* _Task brief_: Taking the line with "left hip: (171, 203)" as the first and the last line of the entries as the final one, copy that span exactly.

* _Study material_:
_ _ _

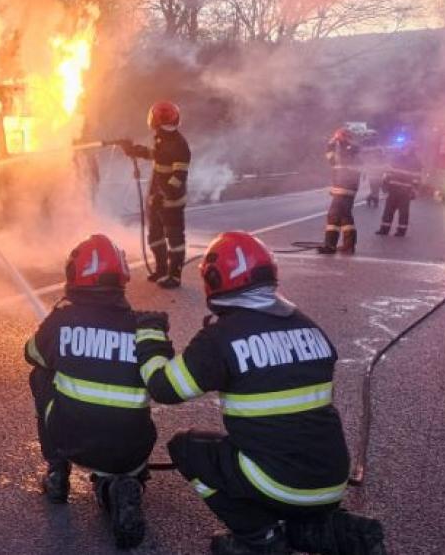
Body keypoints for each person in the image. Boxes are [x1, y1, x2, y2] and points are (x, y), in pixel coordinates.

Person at [136, 232, 386, 555]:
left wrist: (150, 336)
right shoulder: (309, 327)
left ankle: (260, 537)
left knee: (187, 448)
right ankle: (322, 530)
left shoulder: (220, 339)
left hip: (278, 483)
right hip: (330, 480)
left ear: (214, 280)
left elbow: (163, 388)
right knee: (273, 464)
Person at [25, 233, 168, 549]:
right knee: (118, 471)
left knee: (40, 375)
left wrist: (57, 330)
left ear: (74, 276)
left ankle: (57, 473)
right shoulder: (141, 327)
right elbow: (165, 384)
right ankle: (120, 487)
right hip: (132, 451)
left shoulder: (62, 320)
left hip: (72, 442)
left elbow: (31, 354)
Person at [122, 101, 192, 288]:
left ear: (155, 120)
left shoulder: (180, 145)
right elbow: (158, 156)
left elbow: (179, 178)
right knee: (155, 236)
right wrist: (137, 151)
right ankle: (161, 269)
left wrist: (163, 195)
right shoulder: (163, 139)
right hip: (157, 199)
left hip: (171, 203)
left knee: (175, 239)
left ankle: (174, 276)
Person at [319, 128, 362, 255]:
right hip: (346, 187)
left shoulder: (347, 149)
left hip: (344, 187)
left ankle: (330, 246)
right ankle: (348, 246)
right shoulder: (352, 149)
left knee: (334, 215)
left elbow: (332, 159)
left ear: (344, 136)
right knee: (344, 217)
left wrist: (332, 143)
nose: (336, 139)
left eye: (338, 136)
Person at [376, 143, 423, 237]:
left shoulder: (416, 162)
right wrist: (385, 185)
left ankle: (401, 231)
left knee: (403, 212)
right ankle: (384, 229)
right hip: (393, 189)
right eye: (404, 148)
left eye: (407, 148)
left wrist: (414, 190)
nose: (405, 150)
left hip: (405, 191)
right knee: (388, 210)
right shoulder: (396, 159)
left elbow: (417, 178)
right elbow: (388, 173)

_ _ _

* _Answer section_:
left hip: (171, 203)
left knee: (175, 239)
left ankle: (174, 276)
Person at [319, 128, 362, 255]:
right hip: (346, 187)
left shoulder: (347, 149)
left hip: (344, 187)
left ankle: (330, 246)
right ankle: (348, 246)
right shoulder: (352, 149)
left knee: (334, 215)
left elbow: (332, 159)
left ear: (344, 136)
right knee: (344, 217)
left wrist: (332, 143)
nose: (336, 139)
left eye: (338, 136)
Person at [376, 143, 423, 237]:
left shoulder: (416, 162)
right wrist: (385, 185)
left ankle: (401, 231)
left knee: (403, 212)
right ankle: (384, 229)
right hip: (393, 189)
right eye: (404, 148)
left eye: (407, 148)
left wrist: (414, 190)
nose: (405, 150)
left hip: (405, 191)
right knee: (388, 210)
right shoulder: (396, 159)
left elbow: (417, 178)
right elbow: (388, 173)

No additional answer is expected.